Revision tracking records
-*-*-

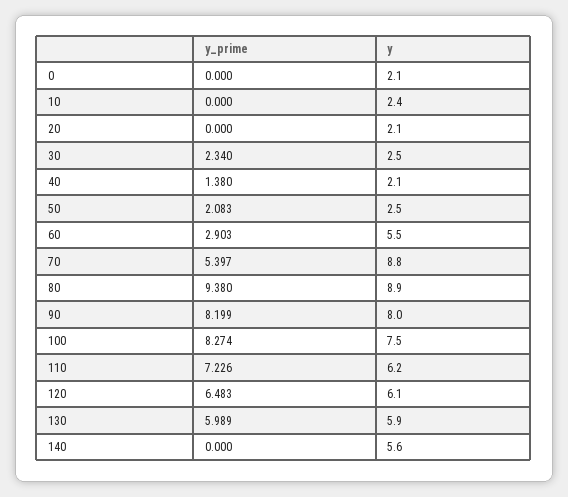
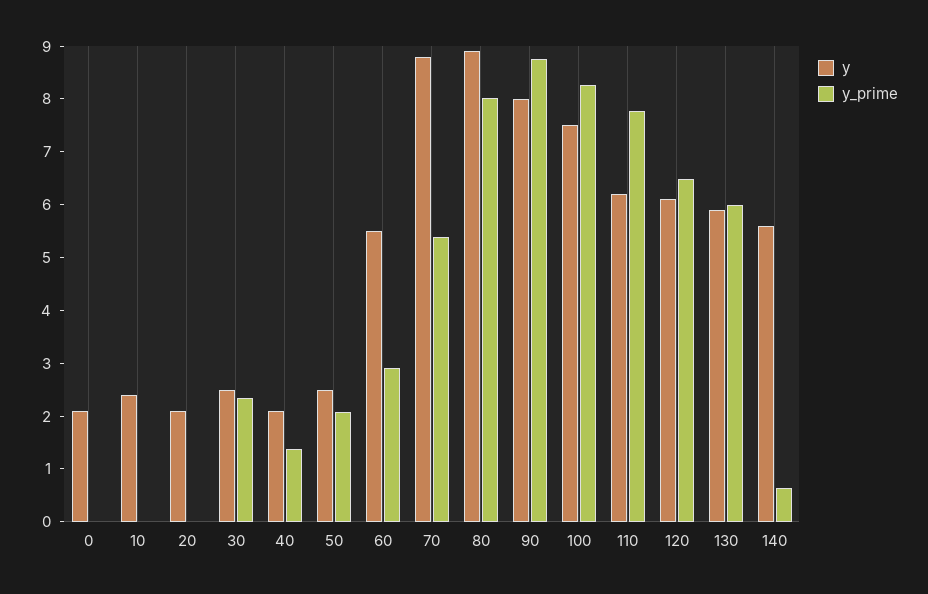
  {
    "y_prime": {
      "0": 0,
      "10": 0,
      "20": 0,
      "30": 2.34,
      "40": 1.38,
      "50": 2.083,
      "60": 2.903,
      "70": 5.397,
-     "80": 9.38,
+     "80": 8,
-     "90": 8.199,
+     "90": 8.8,
      "100": 8.274,
-     "110": 7.226,
+     "110": 7.8,
      "120": 6.483,
      "130": 5.989,
-     "140": 0
+     "140": 0.6
    },
    "y": {
      "0": 2.1,
      "10": 2.4,
      "20": 2.1,
      "30": 2.5,
      "40": 2.1,
      "50": 2.5,
      "60": 5.5,
      "70": 8.8,
      "80": 8.9,
      "90": 8,
      "100": 7.5,
      "110": 6.2,
      "120": 6.1,
      "130": 5.9,
      "140": 5.6
    }
  }

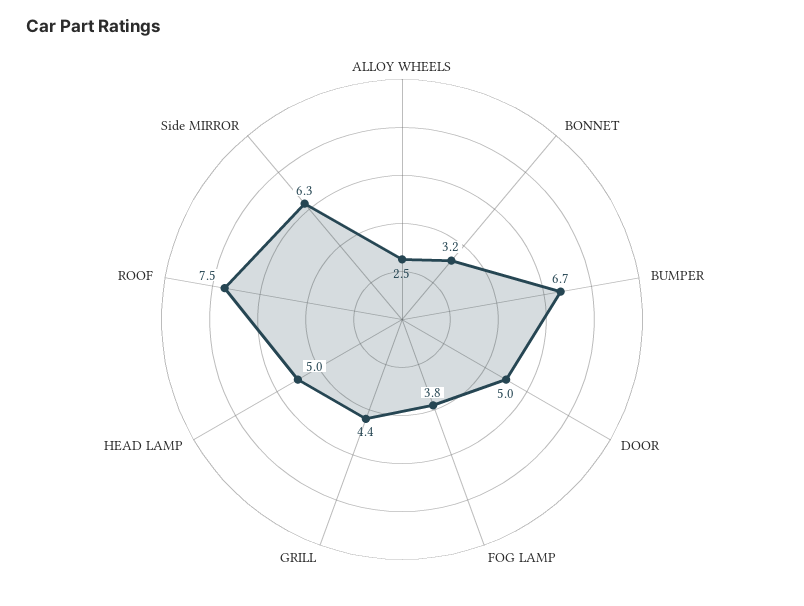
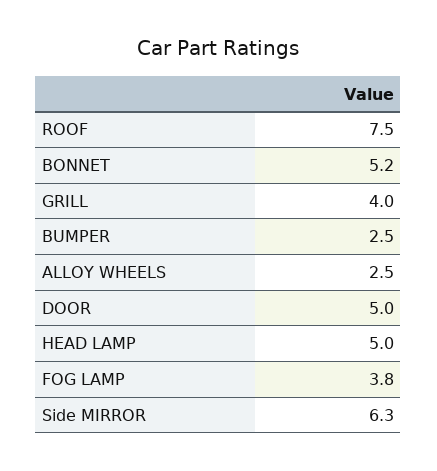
  {
    "ALLOY WHEELS": 2.5,
-   "BONNET": 3.2,
+   "BONNET": 5.2,
-   "BUMPER": 6.7,
+   "BUMPER": 2.5,
    "DOOR": 5,
    "FOG LAMP": 3.8,
-   "GRILL": 4.4,
+   "GRILL": 4,
    "HEAD LAMP": 5,
    "ROOF": 7.5,
    "Side MIRROR": 6.3
  }

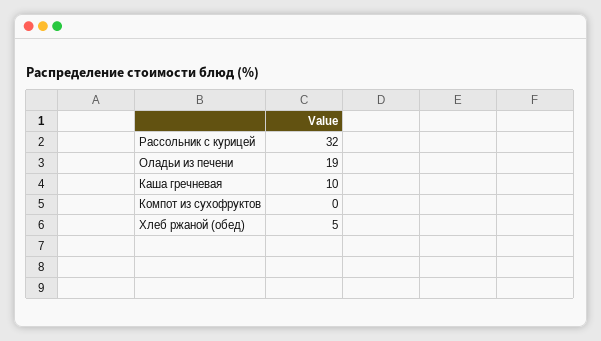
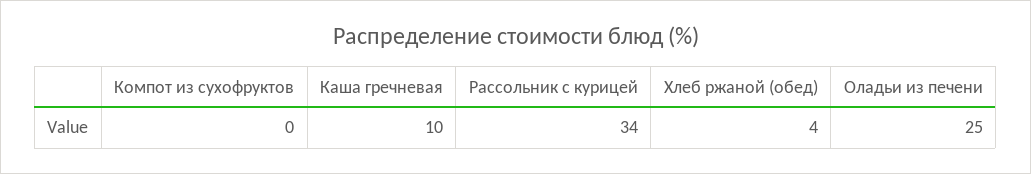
  {
-   "Рассольник с курицей": 32,
+   "Рассольник с курицей": 34,
-   "Оладьи из печени": 19,
+   "Оладьи из печени": 25,
    "Каша гречневая": 10,
    "Компот из сухофруктов": 0,
-   "Хлеб ржаной (обед)": 5
+   "Хлеб ржаной (обед)": 4
  }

-*-*-

Problem statement>
The records above should be repeated exactly, with every picture omitted.

Reply to the task>
  {
    "y_prime": {
      "0": 0,
      "10": 0,
      "20": 0,
      "30": 2.34,
      "40": 1.38,
      "50": 2.083,
      "60": 2.903,
      "70": 5.397,
-     "80": 9.38,
+     "80": 8,
-     "90": 8.199,
+     "90": 8.8,
      "100": 8.274,
-     "110": 7.226,
+     "110": 7.8,
      "120": 6.483,
      "130": 5.989,
-     "140": 0
+     "140": 0.6
    },
    "y": {
      "0": 2.1,
      "10": 2.4,
      "20": 2.1,
      "30": 2.5,
      "40": 2.1,
      "50": 2.5,
      "60": 5.5,
      "70": 8.8,
      "80": 8.9,
      "90": 8,
      "100": 7.5,
      "110": 6.2,
      "120": 6.1,
      "130": 5.9,
      "140": 5.6
    }
  }

  {
    "ALLOY WHEELS": 2.5,
-   "BONNET": 3.2,
+   "BONNET": 5.2,
-   "BUMPER": 6.7,
+   "BUMPER": 2.5,
    "DOOR": 5,
    "FOG LAMP": 3.8,
-   "GRILL": 4.4,
+   "GRILL": 4,
    "HEAD LAMP": 5,
    "ROOF": 7.5,
    "Side MIRROR": 6.3
  }

  {
-   "Рассольник с курицей": 32,
+   "Рассольник с курицей": 34,
-   "Оладьи из печени": 19,
+   "Оладьи из печени": 25,
    "Каша гречневая": 10,
    "Компот из сухофруктов": 0,
-   "Хлеб ржаной (обед)": 5
+   "Хлеб ржаной (обед)": 4
  }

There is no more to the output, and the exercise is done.